EXERCISE AIM: Please state the number of lines in the listing that contain the word "vijesti", and nothing else.
-- EXERCISE MATERIAL follows --
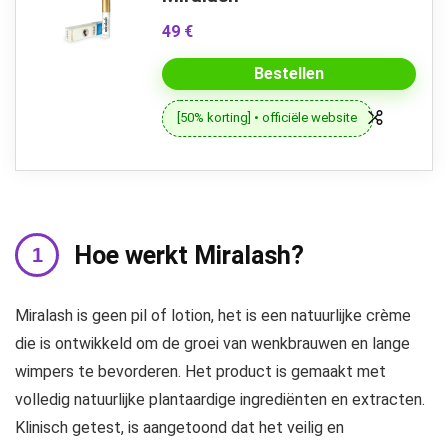
49 €
Bestellen
[50% korting] • officiële website
Hoe werkt Miralash?
Miralash is geen pil of lotion, het is een natuurlijke crème
die is ontwikkeld om de groei van wenkbrauwen en lange
wimpers te bevorderen. Het product is gemaakt met
volledig natuurlijke plantaardige ingrediënten en extracten.
Klinisch getest, is aangetoond dat het veilig en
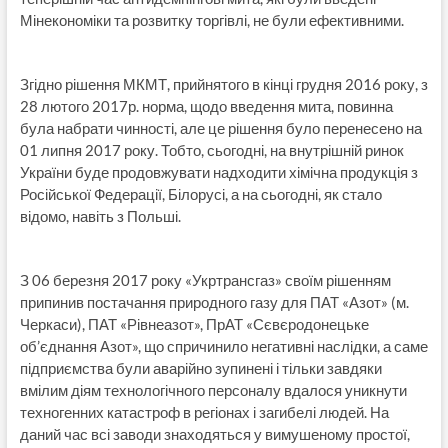
Мінекономіки та розвитку торгівлі, не були ефективними.
Згідно рішення МКМТ, прийнятого в кінці грудня 2016 року, з
28 лютого 2017р. норма, щодо введення мита, повинна
була набрати чинності, але це рішення було перенесено на
01 липня 2017 року. Тобто, сьогодні, на внутрішній ринок
України буде продовжувати надходити хімічна продукція з
Російської Федерації, Білорусі, а на сьогодні, як стало
відомо, навіть з Польші.
З 06 березня 2017 року «Укртрансгаз» своїм рішенням
припинив постачання природного газу для ПАТ «Азот» (м.
Черкаси), ПАТ «Рівнеазот», ПрАТ «Сєвєродонецьке
об’єднання Азот», що спричинило негативні наслідки, а саме
підприємства були аварійно зупинені і тільки завдяки
вмілим діям технологічного персоналу вдалося уникнути
техногенних катастроф в регіонах і загибелі людей. На
даний час всі заводи знаходяться у вимушеному простої,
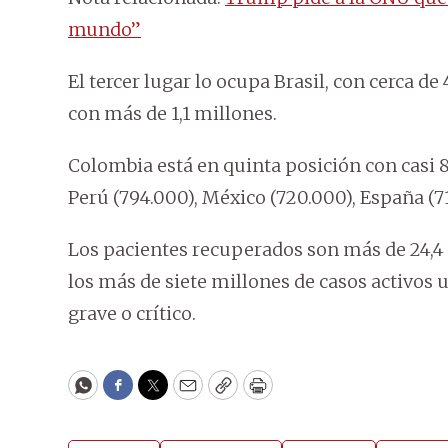
mundo”
El tercer lugar lo ocupa Brasil, con cerca de 
con más de 1,1 millones.
Colombia está en quinta posición con casi 
Perú (794.000), México (720.000), España (7
Los pacientes recuperados son más de 24,4 m
los más de siete millones de casos activos
grave o crítico.
WhatsApp
Facebook
Twitter
Email
Copy
Print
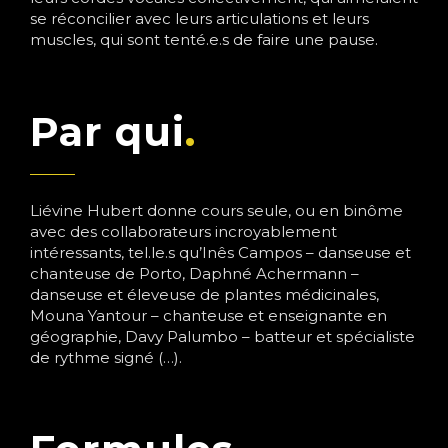
se réconcilier avec leurs articulations et leurs
muscles, qui sont tenté.e.s de faire une pause.
Par qui
Liévine Hubert donne cours seule, ou en binôme
avec des collaborateurs incroyablement
intéressants, tel.le.s qu’Inês Campos – danseuse et
chanteuse de Porto, Daphné Achermann –
danseuse et éleveuse de plantes médicinales,
Mouna Yantour – chanteuse et enseignante en
géographie, Davy Palumbo – batteur et spécialiste
de rythme signé (…).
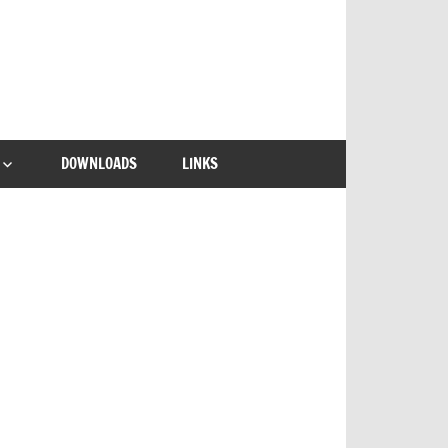
DOWNLOADS
LINKS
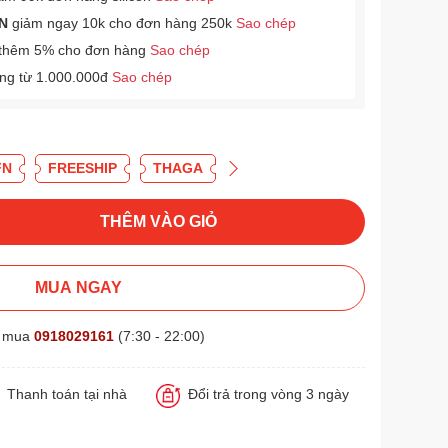
N
giảm ngay 10k cho đơn hàng 250k
Sao chép
thêm 5% cho đơn hàng
Sao chép
àng từ 1.000.000đ
Sao chép
FN
FREESHIP
THAGA
THÊM VÀO GIỎ
MUA NGAY
t mua
0918029161
(7:30 - 22:00)
Thanh toán tại nhà
Đổi trả trong vòng 3 ngày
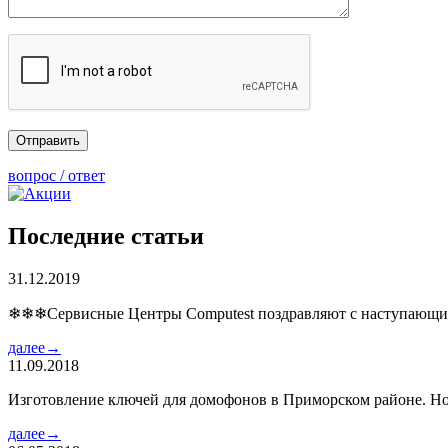
вопрос / ответ
Последние статьи
31.12.2019
❄❄❄Сервисные Центры Computest поздравляют с наступаю
далее→
11.09.2018
Изготовление ключей для домофонов в Приморском районе. Но
далее→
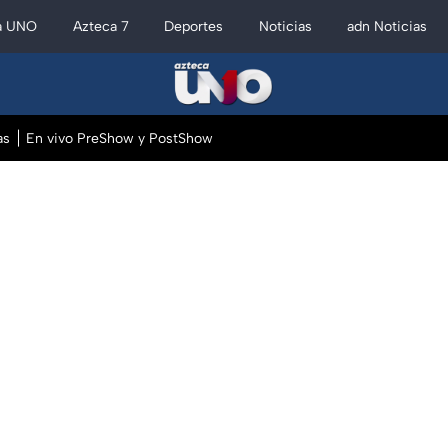
a UNO
Azteca 7
Deportes
Noticias
adn Noticias
as
En vivo PreShow y PostShow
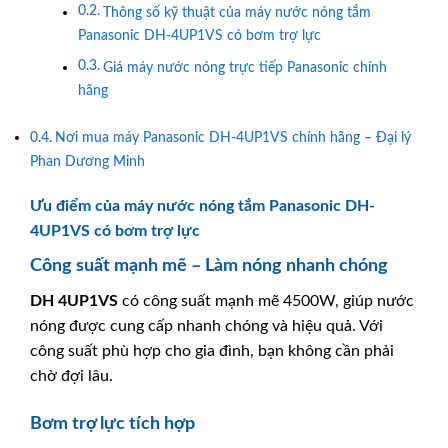
Thông số kỹ thuật của máy nước nóng tắm
Panasonic DH-4UP1VS có bơm trợ lực
Giá máy nước nóng trực tiếp Panasonic chính
hãng
Nơi mua máy Panasonic DH-4UP1VS chính hãng – Đại lý
Phan Dương Minh
Ưu điểm của máy nước nóng tắm Panasonic DH-
4UP1VS có bơm trợ lực
Công suất mạnh mẽ – Làm nóng nhanh chóng
DH 4UP1VS
có công suất mạnh mẽ 4500W, giúp nước
nóng được cung cấp nhanh chóng và hiệu quả. Với
công suất phù hợp cho gia đình, bạn không cần phải
chờ đợi lâu.
Bơm trợ lực tích hợp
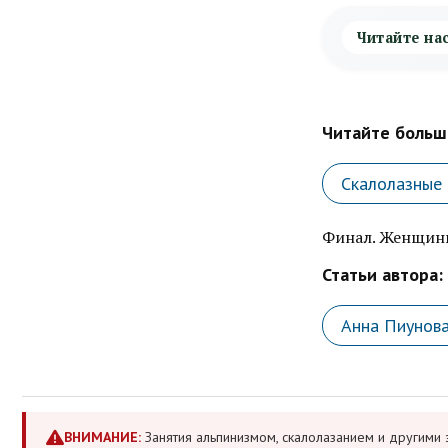
Читайте на
Читайте больше
Скалолазные 
Финал. Женщин
Статьи автора:
Анна Пиунов
ВНИМАНИЕ:
Занятия альпинизмом, скалолазанием и другими 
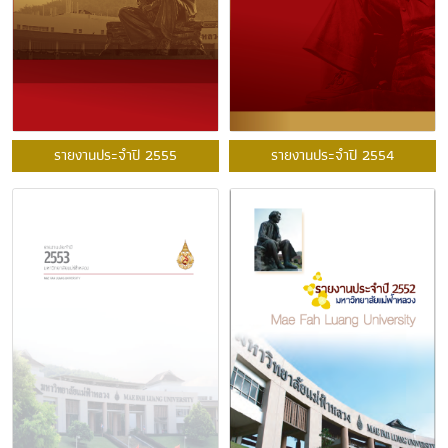
รายงานประจำปี 2555
รายงานประจำปี 2554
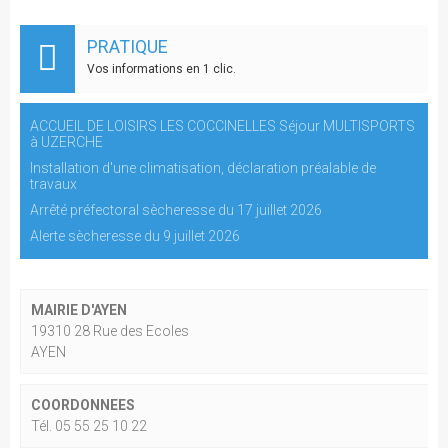
PRATIQUE
Vos informations en 1 clic.
ACCUEIL DE LOISIRS LES COCCINELLES Séjour MULTISPORTS
à UZERCHE
Installation d'une climatisation, déclaration préalable de
travaux
Arrêté préfectoral sècheresse du 17 juillet 2026
Alerte sècheresse du 9 juillet 2026
MAIRIE D'AYEN
19310 28 Rue des Ecoles
AYEN
COORDONNEES
Tél. 05 55 25 10 22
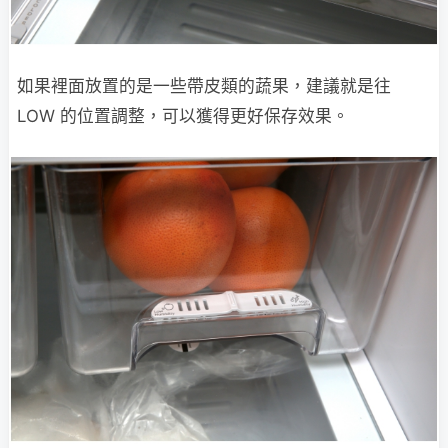
如果裡面放置的是一些帶皮類的蔬果，建議就是往
LOW 的位置調整，可以獲得更好保存效果。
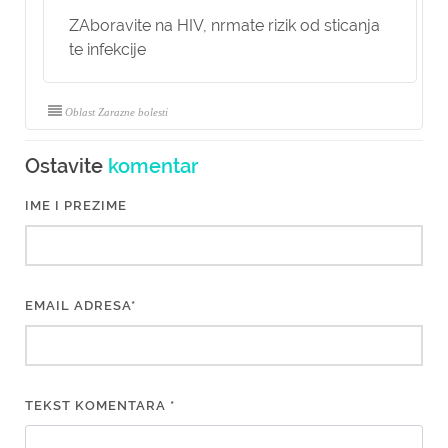
ZAboravite na HIV, nrmate rizik od sticanja
te infekcije
Oblast Zarazne bolesti
Ostavite
komentar
IME I PREZIME
EMAIL ADRESA*
TEKST KOMENTARA *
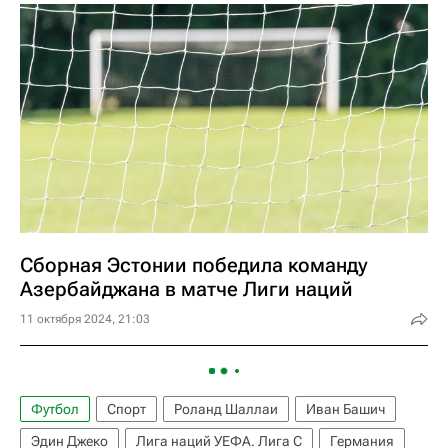
Сборная Эстонии победила команду
Азербайджана в матче Лиги наций
11 октября 2024, 21:03
Футбол
Спорт
Роланд Шаллаи
Иван Башич
Эдин Джеко
Лига наций УЕФА. Лига C
Германия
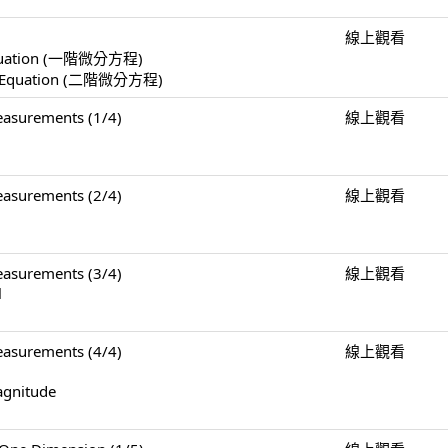
線上觀看
l Equation (一階微分方程)
ial Equation (二階微分方程)
surements (1/4)
線上觀看
surements (2/4)
線上觀看
surements (3/4)
線上觀看
l
surements (4/4)
線上觀看
agnitude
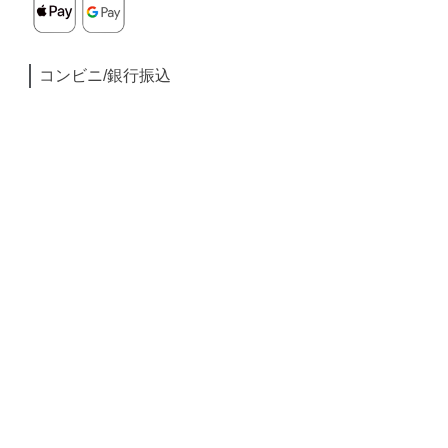
コンビニ/銀行振込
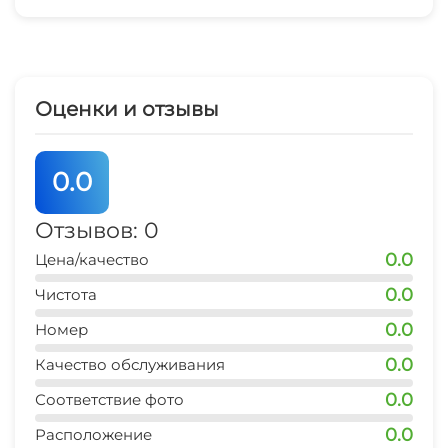
Оценки и отзывы
0.0
Отзывов: 0
0.0
Цена/качество
0.0
Чистота
0.0
Номер
0.0
Качество обслуживания
0.0
Соответствие фото
0.0
Расположение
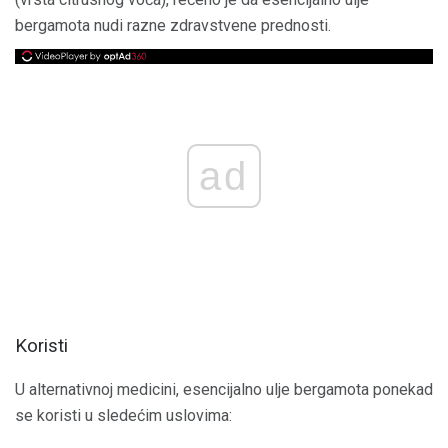
bergamota nudi razne zdravstvene prednosti.
ad
Koristi
U alternativnoj medicini, esencijalno ulje bergamota ponekad
se koristi u sledećim uslovima:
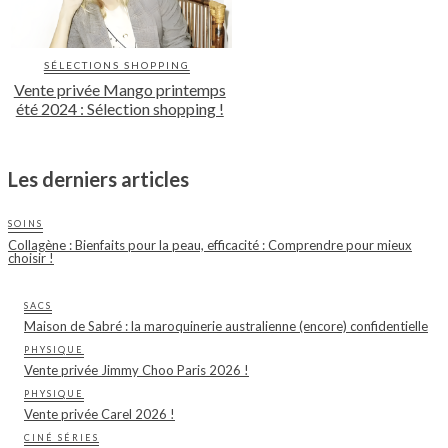
SÉLECTIONS SHOPPING
Vente privée Mango printemps
été 2024 : Sélection shopping !
Les derniers articles
SOINS
Collagène : Bienfaits pour la peau, efficacité : Comprendre pour mieux
choisir !
SACS
Maison de Sabré : la maroquinerie australienne (encore) confidentielle
PHYSIQUE
Vente privée Jimmy Choo Paris 2026 !
PHYSIQUE
Vente privée Carel 2026 !
CINÉ SÉRIES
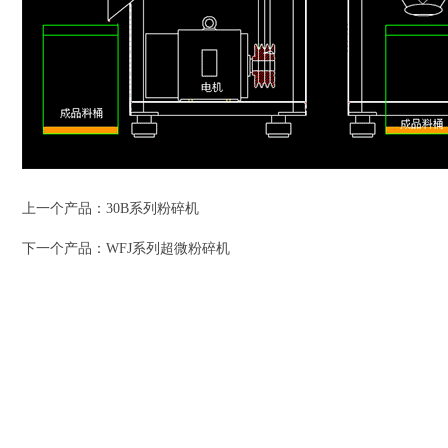
上一个产品：
30B系列粉碎机
下一个产品：
WFJ系列超微粉碎机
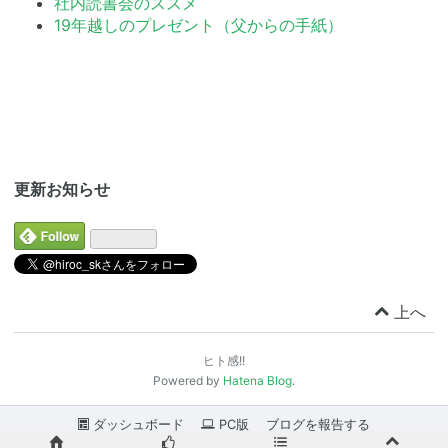
社内読書会のススメ
19年越しのプレゼント（父からの手紙）
更新お知らせ
上へ
ヒト感!!
Powered by
Hatena Blog
.
ダッシュボード
PC版
ブログを報告する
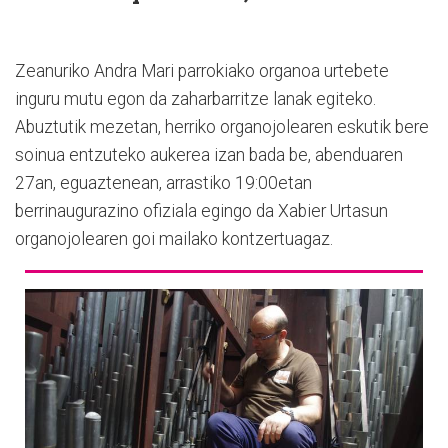
Zeanuriko Andra Mari parrokiako organoa urtebete
inguru mutu egon da zaharbarritze lanak egiteko.
Abuztutik mezetan, herriko organojolearen eskutik bere
soinua entzuteko aukerea izan bada be, abenduaren
27an, eguaztenean, arrastiko 19:00etan
berrinaugurazino ofiziala egingo da Xabier Urtasun
organojolearen goi mailako kontzertuagaz.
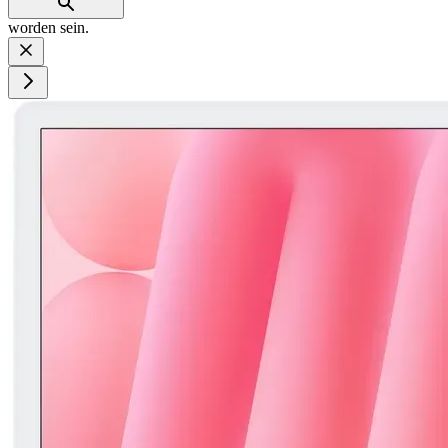
worden sein.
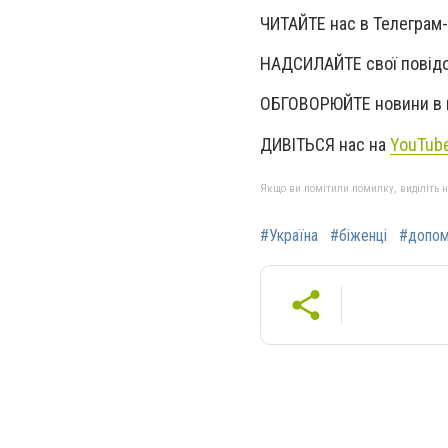
ЧИТАЙТЕ нас в Телеграм
НАДСИЛАЙТЕ свої повід
ОБГОВОРЮЙТЕ новини в н
ДИВІТЬСЯ нас на
YouTub
Якщо ви помітили помилку, виділіть нео
#Україна
#біженці
#допом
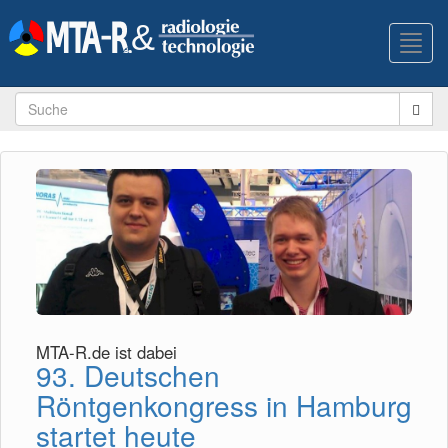
Toggl
navig
MTA-R.de ist dabei
93. Deutschen
Röntgenkongress in Hamburg
startet heute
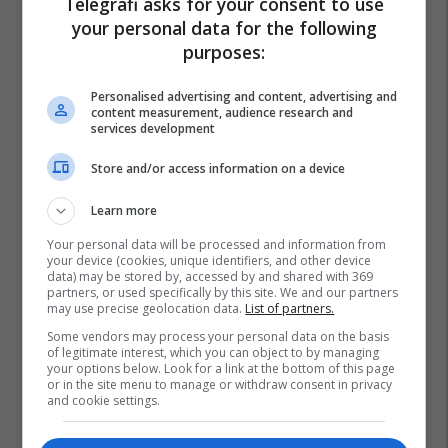
Telegrafi asks for your consent to use
your personal data for the following
purposes:
Personalised advertising and content, advertising and
content measurement, audience research and
services development
Store and/or access information on a device
Learn more
Your personal data will be processed and information from
your device (cookies, unique identifiers, and other device
data) may be stored by, accessed by and shared with 369
partners, or used specifically by this site. We and our partners
may use precise geolocation data.
List of partners.
Some vendors may process your personal data on the basis
of legitimate interest, which you can object to by managing
your options below. Look for a link at the bottom of this page
or in the site menu to manage or withdraw consent in privacy
and cookie settings.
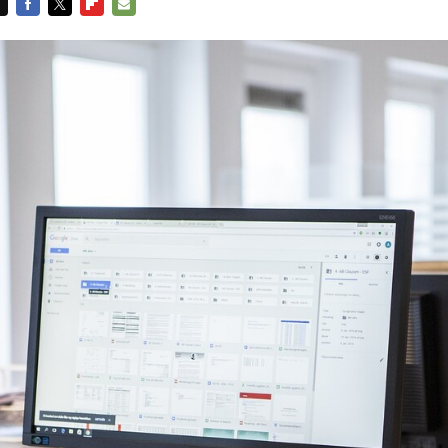
FACEBOOK
TWITTER
FLIPBOARD
E-
MAIL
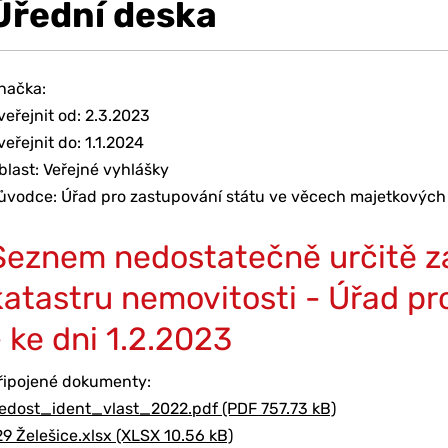
Úřední deska
načka:
veřejnit od: 2.3.2023
veřejnit do: 1.1.2024
blast: Veřejné vyhlášky
ůvodce: Úřad pro zastupování státu ve věcech majetkových
Seznem nedostatečně určitě z
katastru nemovitosti - Úřad pr
- ke dni 1.2.2023
řipojené dokumenty:
edost_ident_vlast_2022.pdf (PDF 757.73 kB)
29 Želešice.xlsx (XLSX 10.56 kB)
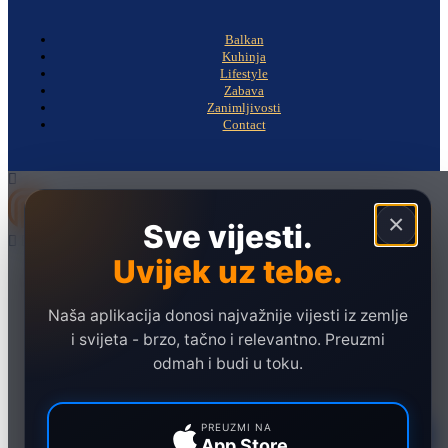
Balkan
Kuhinja
Lifestyle
Zabava
Zanimljivosti
Contact
×
Sve vijesti.
Uvijek uz tebe.
Naslovna
Politika
Naša aplikacija donosi najvažnije vijesti iz zemlje
Društvo
i svijeta - brzo, tačno i relevantno. Preuzmi
Hronika
odmah i budi u toku.
Ekonomija
Sport
PREUZMI NA
App Store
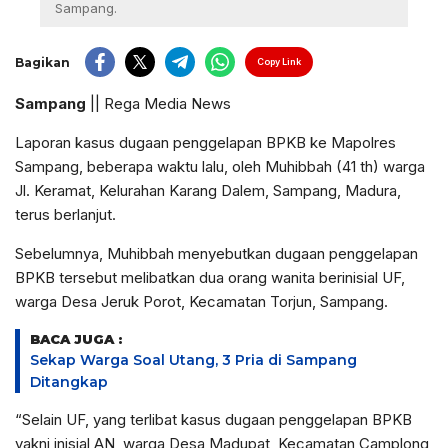
Sampang.
Bagikan
Copy Link
Sampang
|| Rega Media News
Laporan kasus dugaan penggelapan BPKB ke Mapolres
Sampang, beberapa waktu lalu, oleh Muhibbah (41 th) warga
Jl. Keramat, Kelurahan Karang Dalem, Sampang, Madura,
terus berlanjut.
Sebelumnya, Muhibbah menyebutkan dugaan penggelapan
BPKB tersebut melibatkan dua orang wanita berinisial UF,
warga Desa Jeruk Porot, Kecamatan Torjun, Sampang.
BACA JUGA :
Sekap Warga Soal Utang, 3 Pria di Sampang
Ditangkap
“Selain UF, yang terlibat kasus dugaan penggelapan BPKB
yakni inisial AN, warga Desa Madupat, Kecamatan Camplong,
-- EXERCISE MATERIAL concluded --
RESULT BELOW: 2